— Task goal —
Give the data below again, word for word.

++++ Dataset records ++++

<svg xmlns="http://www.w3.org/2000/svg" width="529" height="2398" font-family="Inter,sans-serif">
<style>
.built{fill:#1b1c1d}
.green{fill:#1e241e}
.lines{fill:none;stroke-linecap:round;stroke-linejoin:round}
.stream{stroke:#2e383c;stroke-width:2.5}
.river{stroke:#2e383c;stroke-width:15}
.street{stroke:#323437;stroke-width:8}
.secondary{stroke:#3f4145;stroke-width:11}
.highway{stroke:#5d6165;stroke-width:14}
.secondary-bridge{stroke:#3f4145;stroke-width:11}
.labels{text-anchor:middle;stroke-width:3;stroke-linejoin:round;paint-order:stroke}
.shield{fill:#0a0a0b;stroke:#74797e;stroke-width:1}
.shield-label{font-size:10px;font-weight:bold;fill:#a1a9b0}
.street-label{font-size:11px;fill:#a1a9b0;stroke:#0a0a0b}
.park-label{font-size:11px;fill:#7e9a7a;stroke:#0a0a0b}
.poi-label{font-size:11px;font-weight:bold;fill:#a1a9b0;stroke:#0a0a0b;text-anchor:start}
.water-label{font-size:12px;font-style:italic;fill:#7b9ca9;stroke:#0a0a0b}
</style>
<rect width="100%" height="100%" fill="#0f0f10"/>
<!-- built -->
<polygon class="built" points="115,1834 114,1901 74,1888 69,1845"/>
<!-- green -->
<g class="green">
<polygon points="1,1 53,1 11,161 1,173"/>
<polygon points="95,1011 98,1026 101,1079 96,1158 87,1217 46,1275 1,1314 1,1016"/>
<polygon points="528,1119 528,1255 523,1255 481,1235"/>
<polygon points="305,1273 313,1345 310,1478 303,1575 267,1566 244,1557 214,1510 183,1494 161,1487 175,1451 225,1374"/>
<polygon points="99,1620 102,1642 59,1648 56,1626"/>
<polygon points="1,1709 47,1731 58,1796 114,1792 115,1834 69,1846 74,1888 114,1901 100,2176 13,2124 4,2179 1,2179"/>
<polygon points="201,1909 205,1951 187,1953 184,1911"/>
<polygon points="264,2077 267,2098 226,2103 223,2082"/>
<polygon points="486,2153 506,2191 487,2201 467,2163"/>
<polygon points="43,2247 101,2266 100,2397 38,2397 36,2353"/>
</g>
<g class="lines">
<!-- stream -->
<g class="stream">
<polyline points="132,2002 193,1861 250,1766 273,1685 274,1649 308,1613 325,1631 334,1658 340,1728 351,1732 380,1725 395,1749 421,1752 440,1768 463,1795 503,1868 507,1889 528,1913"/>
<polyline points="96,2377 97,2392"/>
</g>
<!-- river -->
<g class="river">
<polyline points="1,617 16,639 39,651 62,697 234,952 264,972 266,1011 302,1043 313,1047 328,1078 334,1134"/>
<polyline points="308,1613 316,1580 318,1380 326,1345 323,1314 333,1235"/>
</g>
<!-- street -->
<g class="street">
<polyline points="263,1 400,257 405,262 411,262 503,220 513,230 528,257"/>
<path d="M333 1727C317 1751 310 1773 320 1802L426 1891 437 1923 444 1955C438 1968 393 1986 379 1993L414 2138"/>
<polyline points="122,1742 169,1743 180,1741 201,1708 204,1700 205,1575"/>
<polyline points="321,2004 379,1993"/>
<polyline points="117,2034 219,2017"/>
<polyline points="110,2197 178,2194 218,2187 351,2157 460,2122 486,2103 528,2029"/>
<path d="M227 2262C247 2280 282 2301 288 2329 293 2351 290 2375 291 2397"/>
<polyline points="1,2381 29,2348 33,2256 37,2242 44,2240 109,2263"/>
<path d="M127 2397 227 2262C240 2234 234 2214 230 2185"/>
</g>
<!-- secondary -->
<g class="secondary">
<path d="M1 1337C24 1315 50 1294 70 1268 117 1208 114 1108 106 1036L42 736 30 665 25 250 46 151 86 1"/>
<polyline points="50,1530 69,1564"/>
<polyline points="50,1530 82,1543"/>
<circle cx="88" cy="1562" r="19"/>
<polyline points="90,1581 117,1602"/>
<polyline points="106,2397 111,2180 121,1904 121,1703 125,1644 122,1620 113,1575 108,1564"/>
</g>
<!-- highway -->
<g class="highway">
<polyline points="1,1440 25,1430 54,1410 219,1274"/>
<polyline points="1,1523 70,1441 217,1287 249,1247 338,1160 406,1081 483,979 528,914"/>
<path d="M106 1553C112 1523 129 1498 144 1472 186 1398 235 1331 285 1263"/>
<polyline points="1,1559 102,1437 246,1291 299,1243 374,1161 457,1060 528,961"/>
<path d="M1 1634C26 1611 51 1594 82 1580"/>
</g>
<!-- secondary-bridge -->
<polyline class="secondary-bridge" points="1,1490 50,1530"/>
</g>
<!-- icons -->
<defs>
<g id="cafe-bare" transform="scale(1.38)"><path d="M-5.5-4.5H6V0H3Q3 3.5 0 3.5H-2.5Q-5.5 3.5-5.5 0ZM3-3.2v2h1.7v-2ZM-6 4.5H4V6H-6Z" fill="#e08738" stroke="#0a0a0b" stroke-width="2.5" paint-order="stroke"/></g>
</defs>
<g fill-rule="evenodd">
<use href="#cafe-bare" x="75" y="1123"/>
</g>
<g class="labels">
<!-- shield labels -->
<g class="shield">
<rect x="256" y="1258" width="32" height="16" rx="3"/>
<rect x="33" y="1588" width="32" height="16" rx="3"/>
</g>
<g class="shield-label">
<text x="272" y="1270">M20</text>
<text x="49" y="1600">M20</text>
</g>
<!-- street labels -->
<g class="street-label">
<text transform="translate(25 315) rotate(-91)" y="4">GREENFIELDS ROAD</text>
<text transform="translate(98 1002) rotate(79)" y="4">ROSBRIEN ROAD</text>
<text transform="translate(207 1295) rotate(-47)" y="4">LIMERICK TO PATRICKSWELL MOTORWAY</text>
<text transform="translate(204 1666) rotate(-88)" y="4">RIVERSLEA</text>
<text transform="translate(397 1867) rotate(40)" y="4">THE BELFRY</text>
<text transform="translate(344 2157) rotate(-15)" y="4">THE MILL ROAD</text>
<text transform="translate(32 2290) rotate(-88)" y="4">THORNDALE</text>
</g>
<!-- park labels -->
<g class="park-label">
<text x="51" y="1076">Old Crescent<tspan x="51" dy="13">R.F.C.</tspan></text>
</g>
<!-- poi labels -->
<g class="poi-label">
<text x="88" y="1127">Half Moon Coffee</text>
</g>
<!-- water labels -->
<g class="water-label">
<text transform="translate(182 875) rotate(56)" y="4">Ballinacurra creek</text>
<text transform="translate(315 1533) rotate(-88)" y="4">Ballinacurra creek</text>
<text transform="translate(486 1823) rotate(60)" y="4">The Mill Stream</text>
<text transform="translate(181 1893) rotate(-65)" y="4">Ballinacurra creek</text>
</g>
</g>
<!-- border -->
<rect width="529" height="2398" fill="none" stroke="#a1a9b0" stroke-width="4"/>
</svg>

++++

— The answer —
<svg xmlns="http://www.w3.org/2000/svg" width="529" height="2398" font-family="Inter,sans-serif">
<style>
.built{fill:#1b1c1d}
.green{fill:#1e241e}
.lines{fill:none;stroke-linecap:round;stroke-linejoin:round}
.stream{stroke:#2e383c;stroke-width:2.5}
.river{stroke:#2e383c;stroke-width:15}
.street{stroke:#323437;stroke-width:8}
.secondary{stroke:#3f4145;stroke-width:11}
.highway{stroke:#5d6165;stroke-width:14}
.secondary-bridge{stroke:#3f4145;stroke-width:11}
.labels{text-anchor:middle;stroke-width:3;stroke-linejoin:round;paint-order:stroke}
.shield{fill:#0a0a0b;stroke:#74797e;stroke-width:1}
.shield-label{font-size:10px;font-weight:bold;fill:#a1a9b0}
.street-label{font-size:11px;fill:#a1a9b0;stroke:#0a0a0b}
.park-label{font-size:11px;fill:#7e9a7a;stroke:#0a0a0b}
.poi-label{font-size:11px;font-weight:bold;fill:#a1a9b0;stroke:#0a0a0b;text-anchor:start}
.water-label{font-size:12px;font-style:italic;fill:#7b9ca9;stroke:#0a0a0b}
</style>
<rect width="100%" height="100%" fill="#0f0f10"/>
<!-- built -->
<polygon class="built" points="115,1834 114,1901 74,1888 69,1845"/>
<!-- green -->
<g class="green">
<polygon points="1,1 53,1 11,161 1,173"/>
<polygon points="95,1011 98,1026 101,1079 96,1158 87,1217 46,1275 1,1314 1,1016"/>
<polygon points="528,1119 528,1255 523,1255 481,1235"/>
<polygon points="305,1273 313,1345 310,1478 303,1575 267,1566 244,1557 214,1510 183,1494 161,1487 175,1451 225,1374"/>
<polygon points="99,1620 102,1642 59,1648 56,1626"/>
<polygon points="1,1709 47,1731 58,1796 114,1792 115,1834 69,1846 74,1888 114,1901 100,2176 13,2124 4,2179 1,2179"/>
<polygon points="201,1909 205,1951 187,1953 184,1911"/>
<polygon points="264,2077 267,2098 226,2103 223,2082"/>
<polygon points="486,2153 506,2191 487,2201 467,2163"/>
<polygon points="43,2247 101,2266 100,2397 38,2397 36,2353"/>
</g>
<g class="lines">
<!-- stream -->
<g class="stream">
<polyline points="132,2002 193,1861 250,1766 273,1685 274,1649 308,1613 325,1631 334,1658 340,1728 351,1732 380,1725 395,1749 421,1752 440,1768 463,1795 503,1868 507,1889 528,1913"/>
<polyline points="96,2377 97,2392"/>
</g>
<!-- river -->
<g class="river">
<polyline points="1,617 16,639 39,651 62,697 234,952 264,972 266,1011 302,1043 313,1047 328,1078 334,1134"/>
<polyline points="308,1613 316,1580 318,1380 326,1345 323,1314 333,1235"/>
</g>
<!-- street -->
<g class="street">
<polyline points="263,1 400,257 405,262 411,262 503,220 513,230 528,257"/>
<path d="M333 1727C317 1751 310 1773 320 1802L426 1891 437 1923 444 1955C438 1968 393 1986 379 1993L414 2138"/>
<polyline points="122,1742 169,1743 180,1741 201,1708 204,1700 205,1575"/>
<polyline points="321,2004 379,1993"/>
<polyline points="117,2034 219,2017"/>
<polyline points="110,2197 178,2194 218,2187 351,2157 460,2122 486,2103 528,2029"/>
<path d="M227 2262C247 2280 282 2301 288 2329 293 2351 290 2375 291 2397"/>
<polyline points="1,2381 29,2348 33,2256 37,2242 44,2240 109,2263"/>
<path d="M127 2397 227 2262C240 2234 234 2214 230 2185"/>
</g>
<!-- secondary -->
<g class="secondary">
<path d="M1 1337C24 1315 50 1294 70 1268 117 1208 114 1108 106 1036L42 736 30 665 25 250 46 151 86 1"/>
<polyline points="50,1530 69,1564"/>
<polyline points="50,1530 82,1543"/>
<circle cx="88" cy="1562" r="19"/>
<polyline points="90,1581 117,1602"/>
<polyline points="106,2397 111,2180 121,1904 121,1703 125,1644 122,1620 113,1575 108,1564"/>
</g>
<!-- highway -->
<g class="highway">
<polyline points="1,1440 25,1430 54,1410 219,1274"/>
<polyline points="1,1523 70,1441 217,1287 249,1247 338,1160 406,1081 483,979 528,914"/>
<path d="M106 1553C112 1523 129 1498 144 1472 186 1398 235 1331 285 1263"/>
<polyline points="1,1559 102,1437 246,1291 299,1243 374,1161 457,1060 528,961"/>
<path d="M1 1634C26 1611 51 1594 82 1580"/>
</g>
<!-- secondary-bridge -->
<polyline class="secondary-bridge" points="1,1490 50,1530"/>
</g>
<!-- icons -->
<defs>
<g id="cafe-bare" transform="scale(1.38)"><path d="M-5.5-4.5H6V0H3Q3 3.5 0 3.5H-2.5Q-5.5 3.5-5.5 0ZM3-3.2v2h1.7v-2ZM-6 4.5H4V6H-6Z" fill="#e08738" stroke="#0a0a0b" stroke-width="2.5" paint-order="stroke"/></g>
</defs>
<g fill-rule="evenodd">
<use href="#cafe-bare" x="75" y="1123"/>
</g>
<g class="labels">
<!-- shield labels -->
<g class="shield">
<rect x="256" y="1258" width="32" height="16" rx="3"/>
<rect x="33" y="1588" width="32" height="16" rx="3"/>
</g>
<g class="shield-label">
<text x="272" y="1270">M20</text>
<text x="49" y="1600">M20</text>
</g>
<!-- street labels -->
<g class="street-label">
<text transform="translate(25 315) rotate(-91)" y="4">GREENFIELDS ROAD</text>
<text transform="translate(98 1002) rotate(79)" y="4">ROSBRIEN ROAD</text>
<text transform="translate(207 1295) rotate(-47)" y="4">LIMERICK TO PATRICKSWELL MOTORWAY</text>
<text transform="translate(204 1666) rotate(-88)" y="4">RIVERSLEA</text>
<text transform="translate(397 1867) rotate(40)" y="4">THE BELFRY</text>
<text transform="translate(344 2157) rotate(-15)" y="4">THE MILL ROAD</text>
<text transform="translate(32 2290) rotate(-88)" y="4">THORNDALE</text>
</g>
<!-- park labels -->
<g class="park-label">
<text x="51" y="1076">Old Crescent<tspan x="51" dy="13">R.F.C.</tspan></text>
</g>
<!-- poi labels -->
<g class="poi-label">
<text x="88" y="1127">Half Moon Coffee</text>
</g>
<!-- water labels -->
<g class="water-label">
<text transform="translate(182 875) rotate(56)" y="4">Ballinacurra creek</text>
<text transform="translate(315 1533) rotate(-88)" y="4">Ballinacurra creek</text>
<text transform="translate(486 1823) rotate(60)" y="4">The Mill Stream</text>
<text transform="translate(181 1893) rotate(-65)" y="4">Ballinacurra creek</text>
</g>
</g>
<!-- border -->
<rect width="529" height="2398" fill="none" stroke="#a1a9b0" stroke-width="4"/>
</svg>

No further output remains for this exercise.